§ **RECORDS SHOWN**:

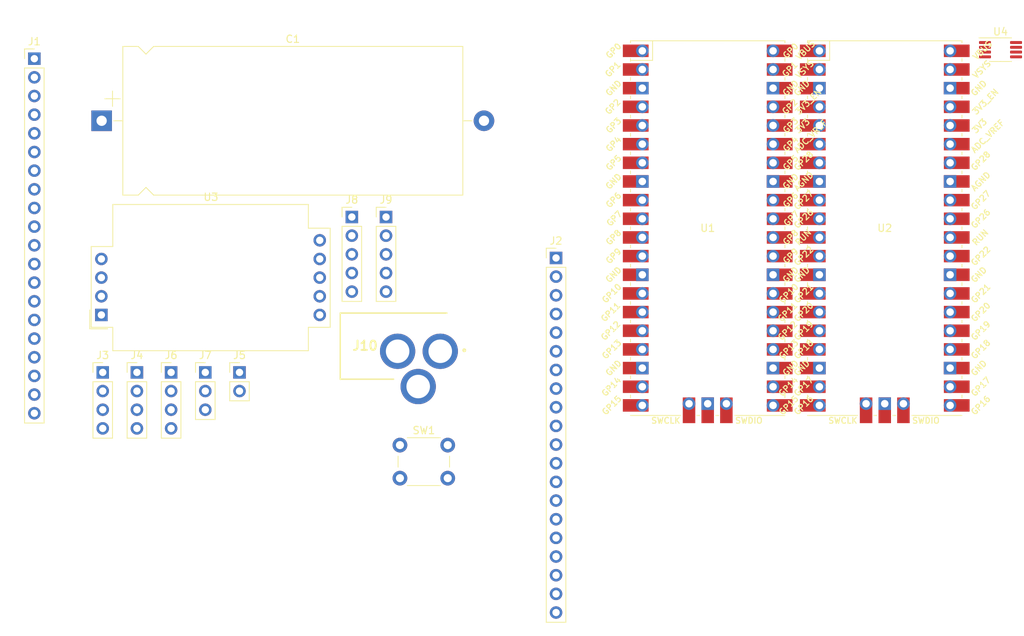
<source format=kicad_pcb>
(kicad_pcb (version 20221018) (generator pcbnew)

  (general
    (thickness 1.6)
  )

  (paper "A4")
  (layers
    (0 "F.Cu" signal)
    (31 "B.Cu" signal)
    (32 "B.Adhes" user "B.Adhesive")
    (33 "F.Adhes" user "F.Adhesive")
    (34 "B.Paste" user)
    (35 "F.Paste" user)
    (36 "B.SilkS" user "B.Silkscreen")
    (37 "F.SilkS" user "F.Silkscreen")
    (38 "B.Mask" user)
    (39 "F.Mask" user)
    (40 "Dwgs.User" user "User.Drawings")
    (41 "Cmts.User" user "User.Comments")
    (42 "Eco1.User" user "User.Eco1")
    (43 "Eco2.User" user "User.Eco2")
    (44 "Edge.Cuts" user)
    (45 "Margin" user)
    (46 "B.CrtYd" user "B.Courtyard")
    (47 "F.CrtYd" user "F.Courtyard")
    (48 "B.Fab" user)
    (49 "F.Fab" user)
    (50 "User.1" user)
    (51 "User.2" user)
    (52 "User.3" user)
    (53 "User.4" user)
    (54 "User.5" user)
    (55 "User.6" user)
    (56 "User.7" user)
    (57 "User.8" user)
    (58 "User.9" user)
  )

  (setup
    (pad_to_mask_clearance 0)
    (pcbplotparams
      (layerselection 0x00010fc_ffffffff)
      (plot_on_all_layers_selection 0x0000000_00000000)
      (disableapertmacros false)
      (usegerberextensions false)
      (usegerberattributes true)
      (usegerberadvancedattributes true)
      (creategerberjobfile true)
      (dashed_line_dash_ratio 12.000000)
      (dashed_line_gap_ratio 3.000000)
      (svgprecision 4)
      (plotframeref false)
      (viasonmask false)
      (mode 1)
      (useauxorigin false)
      (hpglpennumber 1)
      (hpglpenspeed 20)
      (hpglpendiameter 15.000000)
      (dxfpolygonmode true)
      (dxfimperialunits true)
      (dxfusepcbnewfont true)
      (psnegative false)
      (psa4output false)
      (plotreference true)
      (plotvalue true)
      (plotinvisibletext false)
      (sketchpadsonfab false)
      (subtractmaskfromsilk false)
      (outputformat 1)
      (mirror false)
      (drillshape 1)
      (scaleselection 1)
      (outputdirectory "")
    )
  )

  (net 0 "")
  (net 1 "+5V")
  (net 2 "GND")
  (net 3 "PICO_RESET")
  (net 4 "unconnected-(J1-Pin_1-Pad1)")
  (net 5 "unconnected-(J1-Pin_4-Pad4)")
  (net 6 "unconnected-(J1-Pin_5-Pad5)")
  (net 7 "unconnected-(J1-Pin_6-Pad6)")
  (net 8 "unconnected-(J1-Pin_7-Pad7)")
  (net 9 "unconnected-(J1-Pin_9-Pad9)")
  (net 10 "unconnected-(J1-Pin_10-Pad10)")
  (net 11 "unconnected-(J1-Pin_11-Pad11)")
  (net 12 "DC_CS{slash}D3")
  (net 13 "D2")
  (net 14 "D1")
  (net 15 "D0")
  (net 16 "SDIO_CMD")
  (net 17 "TP_IRQ")
  (net 18 "TP_CS")
  (net 19 "unconnected-(J2-Pin_1-Pad1)")
  (net 20 "unconnected-(J2-Pin_2-Pad2)")
  (net 21 "unconnected-(J2-Pin_4-Pad4)")
  (net 22 "unconnected-(J2-Pin_5-Pad5)")
  (net 23 "unconnected-(J2-Pin_6-Pad6)")
  (net 24 "SDIO_CLK")
  (net 25 "unconnected-(J2-Pin_9-Pad9)")
  (net 26 "unconnected-(J2-Pin_10-Pad10)")
  (net 27 "LCD_DC")
  (net 28 "LCD_CS")
  (net 29 "CLK")
  (net 30 "MOSI")
  (net 31 "MISO")
  (net 32 "LCD_BL")
  (net 33 "unconnected-(J2-Pin_19-Pad19)")
  (net 34 "LCD_RST")
  (net 35 "3.3V")
  (net 36 "HKW581_DIN")
  (net 37 "HKW581_CLK_OUT")
  (net 38 "Net-(J3-Pin_4)")
  (net 39 "HKW581_CLK_IN")
  (net 40 "HKW581_DOUT")
  (net 41 "HKW581_RDY")
  (net 42 "BME280_SCL")
  (net 43 "BME280_SDA")
  (net 44 "Net-(J7-Pin_2)")
  (net 45 "HC12_SET_PIN")
  (net 46 "HC12_TX")
  (net 47 "HC12_RX")
  (net 48 "unconnected-(J9-Pin_1-Pad1)")
  (net 49 "unconnected-(J9-Pin_2-Pad2)")
  (net 50 "unconnected-(J9-Pin_3-Pad3)")
  (net 51 "unconnected-(J9-Pin_4-Pad4)")
  (net 52 "unconnected-(J9-Pin_5-Pad5)")
  (net 53 "unconnected-(U3-ALARM_OC-Pad3)")
  (net 54 "CO2_PWM")
  (net 55 "unconnected-(U3-UART_R{slash}T-Pad6)")
  (net 56 "CO2_UART_TX")
  (net 57 "CO2_UART_RX")
  (net 58 "unconnected-(U3-DVCC_OUT-Pad9)")
  (net 59 "PICO_COM_MOSI")
  (net 60 "PICO_COM_MISO")
  (net 61 "unconnected-(U1-GPIO2-Pad4)")
  (net 62 "unconnected-(U1-GPIO3-Pad5)")
  (net 63 "unconnected-(U1-GPIO4-Pad6)")
  (net 64 "unconnected-(U1-GPIO6-Pad9)")
  (net 65 "unconnected-(U1-GPIO7-Pad10)")
  (net 66 "unconnected-(U1-GPIO14-Pad19)")
  (net 67 "unconnected-(U1-GPIO26_ADC0-Pad31)")
  (net 68 "unconnected-(U1-GPIO27_ADC1-Pad32)")
  (net 69 "unconnected-(U1-GPIO28_ADC2-Pad34)")
  (net 70 "unconnected-(U1-ADC_VREF-Pad35)")
  (net 71 "unconnected-(U1-3V3-Pad36)")
  (net 72 "unconnected-(U1-3V3_EN-Pad37)")
  (net 73 "unconnected-(U1-VBUS-Pad40)")
  (net 74 "unconnected-(U1-SWCLK-Pad41)")
  (net 75 "unconnected-(U1-GND-Pad42)")
  (net 76 "unconnected-(U1-SWDIO-Pad43)")
  (net 77 "unconnected-(U2-GPIO2-Pad4)")
  (net 78 "unconnected-(U2-GPIO6-Pad9)")
  (net 79 "unconnected-(U2-GPIO7-Pad10)")
  (net 80 "unconnected-(U2-GPIO12-Pad16)")
  (net 81 "unconnected-(U2-GPIO13-Pad17)")
  (net 82 "unconnected-(U2-GPIO14-Pad19)")
  (net 83 "unconnected-(U2-GPIO21-Pad27)")
  (net 84 "unconnected-(U2-GPIO22-Pad29)")
  (net 85 "unconnected-(U2-GPIO26_ADC0-Pad31)")
  (net 86 "unconnected-(U2-GPIO27_ADC1-Pad32)")
  (net 87 "unconnected-(U2-GPIO28_ADC2-Pad34)")
  (net 88 "unconnected-(U2-ADC_VREF-Pad35)")
  (net 89 "unconnected-(U2-3V3_EN-Pad37)")
  (net 90 "unconnected-(U2-VBUS-Pad40)")
  (net 91 "unconnected-(U2-SWCLK-Pad41)")
  (net 92 "unconnected-(U2-GND-Pad42)")
  (net 93 "unconnected-(U2-SWDIO-Pad43)")

  (footprint "Connector_PinHeader_2.54mm:PinHeader_1x05_P2.54mm_Vertical" (layer "F.Cu") (at 78.985 65.291))

  (footprint "Sensor:Senseair_S8_Down" (layer "F.Cu") (at 40.27 78.621))

  (footprint "MCU_RaspberryPi_and_Boards:RPi_Pico_SMD_TH" (layer "F.Cu") (at 146.812 66.802))

  (footprint "Connector_PinHeader_2.54mm:PinHeader_1x04_P2.54mm_Vertical" (layer "F.Cu") (at 40.455 86.441))

  (footprint "Button_Switch_THT:SW_PUSH_6mm" (layer "F.Cu") (at 80.876 96.338))

  (footprint "Capacitor_THT:CP_Axial_L46.0mm_D20.0mm_P52.00mm_Horizontal" (layer "F.Cu") (at 40.305 52.191))

  (footprint "Connector_PinHeader_2.54mm:PinHeader_1x20_P2.54mm_Vertical" (layer "F.Cu") (at 102.108 70.866))

  (footprint "Package_SO:MSOP-8_3x3mm_P0.65mm" (layer "F.Cu") (at 162.557 42.517))

  (footprint "Connector_PinHeader_2.54mm:PinHeader_1x03_P2.54mm_Vertical" (layer "F.Cu") (at 54.405 86.441))

  (footprint "Connector_PinHeader_2.54mm:PinHeader_1x20_P2.54mm_Vertical" (layer "F.Cu") (at 31.155 43.741))

  (footprint "Connector_PinHeader_2.54mm:PinHeader_1x05_P2.54mm_Vertical" (layer "F.Cu") (at 74.335 65.291))

  (footprint "MCU_RaspberryPi_and_Boards:RPi_Pico_SMD_TH" (layer "F.Cu") (at 122.732 66.802))

  (footprint "Connector_PinHeader_2.54mm:PinHeader_1x04_P2.54mm_Vertical" (layer "F.Cu") (at 49.755 86.441))

  (footprint "Connector_PinHeader_2.54mm:PinHeader_1x02_P2.54mm_Vertical" (layer "F.Cu") (at 59.055 86.441))

  (footprint "Connector_PinHeader_2.54mm:PinHeader_1x04_P2.54mm_Vertical" (layer "F.Cu") (at 45.105 86.441))

  (footprint "694106301002:694106301002_1" (layer "F.Cu") (at 72.76 87.366))

)

</source>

§ **WHAT YOU WILL DO**: Pull every line with the string "Adhesive" out of the material.

§ **TASK RESULT**:
    (32 "B.Adhes" user "B.Adhesive")
    (33 "F.Adhes" user "F.Adhesive")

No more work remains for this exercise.